The batch operator is a very powerful operator that allows for performance optimizing downstream connections. For details on how to configure it please look at it's documentation.

It generates a new event from several existing events, combining them so that the engine is aware this is a batch and can be handled transparently for the downstream connector in a way that's appropriate for the system it connects to.

windows and aggregates

You can find more details on how aggregation is implemented in tremor in the aggregation section of the concepts.

What windows and aggregates allow is to combine multiple events into a single event given user land logic. This means batches can be pretty cheap and fairly flexibly created. However, since the shape of these batches is opaque to the engine, the resulting event isn't considered a "batched" event. It's regarded as a regular event, so connectors will treat it like any other event.

the script operator

Scripts allow for batching as they support complete and stateful control over events. For logic that goes beyond what a select and aggregate can do, they give complete control over how multiple events are combined into a single one. This is a lot more powerful than aggregates with a window, but it trades this for being more resource-intensive.

This is opaque to the engine like aggregates and windows, and the result is treated as a singular event.

select and group by each

select and group by each(...) can be used to un-batch an event because it takes a singular event that in some shape can be turned into an array and processes separately after this. It is to preprocessors what scripts are to aggregates. It's more powerful but also more expensive.

Outbound messages (Connectors)

The batching behavior of outbound connectors mostly mirrors the behavior of inbound connectors.

Batched events

When an event arrives as a batched event, meaning it was generated using the batch operator, the connector will treat it in a way that is most sensitive to the transport and the downstream application (if known).

So, for example, the elastic connector that receives a batched event will combine all included events into a batched request. We can do this since, for this specialty connector, tremor can be aware of the application layer contract.
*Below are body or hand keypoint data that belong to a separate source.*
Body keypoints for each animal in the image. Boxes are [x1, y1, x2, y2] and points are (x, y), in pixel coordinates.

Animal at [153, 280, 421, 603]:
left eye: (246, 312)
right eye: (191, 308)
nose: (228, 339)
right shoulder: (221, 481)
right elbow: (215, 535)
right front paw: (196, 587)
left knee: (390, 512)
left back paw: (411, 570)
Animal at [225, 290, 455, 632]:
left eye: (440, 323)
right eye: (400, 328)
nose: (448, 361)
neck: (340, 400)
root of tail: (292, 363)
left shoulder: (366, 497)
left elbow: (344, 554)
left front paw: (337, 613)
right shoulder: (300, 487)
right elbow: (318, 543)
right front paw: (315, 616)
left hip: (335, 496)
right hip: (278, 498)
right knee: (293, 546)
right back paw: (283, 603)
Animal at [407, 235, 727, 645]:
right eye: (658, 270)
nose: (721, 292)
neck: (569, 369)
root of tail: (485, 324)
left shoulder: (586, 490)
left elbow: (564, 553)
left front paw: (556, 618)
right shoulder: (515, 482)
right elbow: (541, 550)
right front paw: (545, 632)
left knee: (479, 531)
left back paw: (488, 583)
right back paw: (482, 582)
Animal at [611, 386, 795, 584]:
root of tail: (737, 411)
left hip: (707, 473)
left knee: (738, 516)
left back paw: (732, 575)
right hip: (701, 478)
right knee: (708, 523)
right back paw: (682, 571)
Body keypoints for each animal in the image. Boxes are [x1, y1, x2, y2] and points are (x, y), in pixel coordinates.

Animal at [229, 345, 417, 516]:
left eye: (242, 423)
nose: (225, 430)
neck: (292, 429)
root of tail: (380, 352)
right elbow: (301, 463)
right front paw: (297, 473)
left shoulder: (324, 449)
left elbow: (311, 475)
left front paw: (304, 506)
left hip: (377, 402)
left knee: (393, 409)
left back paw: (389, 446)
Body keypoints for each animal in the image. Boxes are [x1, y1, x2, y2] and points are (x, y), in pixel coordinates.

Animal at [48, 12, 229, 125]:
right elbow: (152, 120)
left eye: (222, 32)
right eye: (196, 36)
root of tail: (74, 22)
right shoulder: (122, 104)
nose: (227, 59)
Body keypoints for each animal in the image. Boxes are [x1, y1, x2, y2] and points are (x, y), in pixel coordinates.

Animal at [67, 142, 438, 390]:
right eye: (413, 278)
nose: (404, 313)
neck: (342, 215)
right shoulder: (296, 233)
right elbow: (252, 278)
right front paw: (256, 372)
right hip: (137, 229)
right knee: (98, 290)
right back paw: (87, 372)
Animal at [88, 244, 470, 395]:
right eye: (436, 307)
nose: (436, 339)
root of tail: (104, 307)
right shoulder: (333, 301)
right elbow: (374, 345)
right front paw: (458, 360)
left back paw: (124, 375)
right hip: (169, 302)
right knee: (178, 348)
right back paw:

On the other hand, in a system like kafka, a batched event will be unrolled, and each included event will be sent as its own message.
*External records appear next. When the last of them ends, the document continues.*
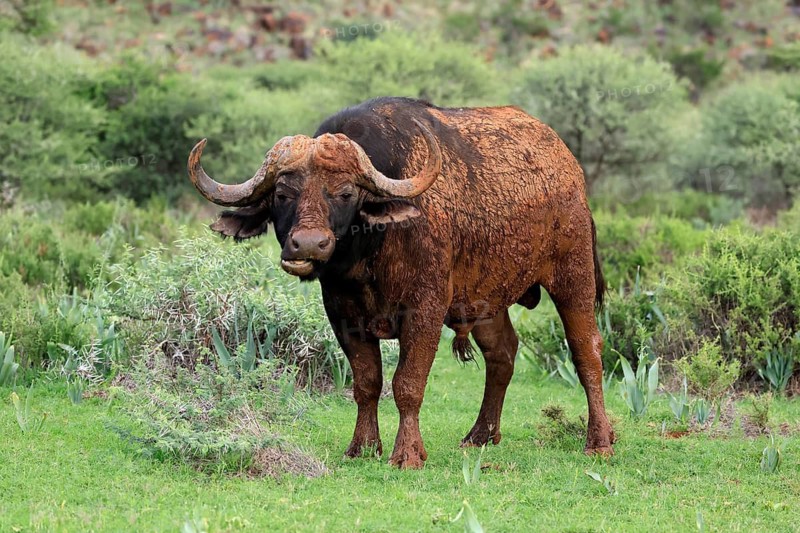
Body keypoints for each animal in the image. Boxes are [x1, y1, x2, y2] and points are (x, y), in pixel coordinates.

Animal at [187, 97, 615, 468]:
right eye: (282, 194)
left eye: (346, 193)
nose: (308, 244)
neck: (368, 258)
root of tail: (568, 166)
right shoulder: (343, 316)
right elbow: (367, 383)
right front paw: (362, 447)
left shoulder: (425, 311)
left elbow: (407, 384)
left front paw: (407, 454)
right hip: (485, 299)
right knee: (502, 354)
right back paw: (480, 435)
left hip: (573, 275)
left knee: (586, 351)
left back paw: (599, 440)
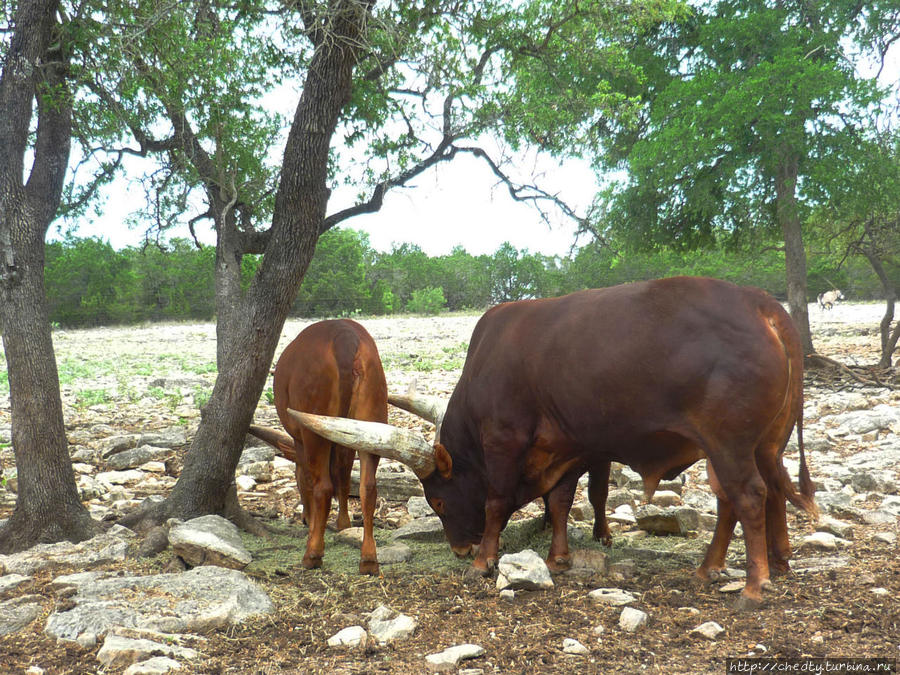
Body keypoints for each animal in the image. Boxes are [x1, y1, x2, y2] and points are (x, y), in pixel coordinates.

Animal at [246, 320, 386, 572]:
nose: (303, 518)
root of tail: (344, 335)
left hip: (313, 430)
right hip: (372, 423)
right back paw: (369, 558)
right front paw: (343, 523)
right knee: (368, 487)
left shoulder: (301, 439)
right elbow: (344, 475)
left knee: (323, 487)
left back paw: (313, 554)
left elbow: (308, 480)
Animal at [288, 278, 816, 608]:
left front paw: (483, 560)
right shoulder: (567, 445)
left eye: (436, 499)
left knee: (749, 496)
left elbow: (497, 500)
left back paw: (754, 585)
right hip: (752, 446)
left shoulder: (505, 439)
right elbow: (560, 499)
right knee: (741, 497)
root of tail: (761, 305)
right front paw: (558, 558)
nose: (458, 548)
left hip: (729, 443)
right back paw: (714, 568)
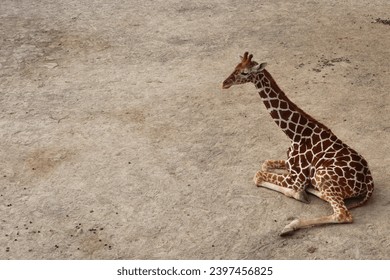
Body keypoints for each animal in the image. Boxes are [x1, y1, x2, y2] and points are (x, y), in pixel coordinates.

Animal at [221, 51, 374, 235]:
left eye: (244, 73)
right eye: (235, 67)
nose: (224, 83)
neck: (296, 134)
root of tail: (369, 182)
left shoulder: (295, 179)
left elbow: (258, 175)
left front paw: (298, 194)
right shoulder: (289, 166)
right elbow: (265, 164)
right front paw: (300, 192)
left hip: (323, 176)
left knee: (342, 214)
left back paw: (290, 226)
Connectors like http form the middle ground. For batched events, they will concatenate the encoded events and send them in one message. This behavior can be influenced by postprocessors that allow modifying the data before it's being concatenated. An excellent example of this would be the separate postprocessors that insert a separator between each batch event.

userland batched events

Events batched using select or the script operator will always be treated as a singular event. It is up to the user to bring it in a form that is understood by the other sites' application layer.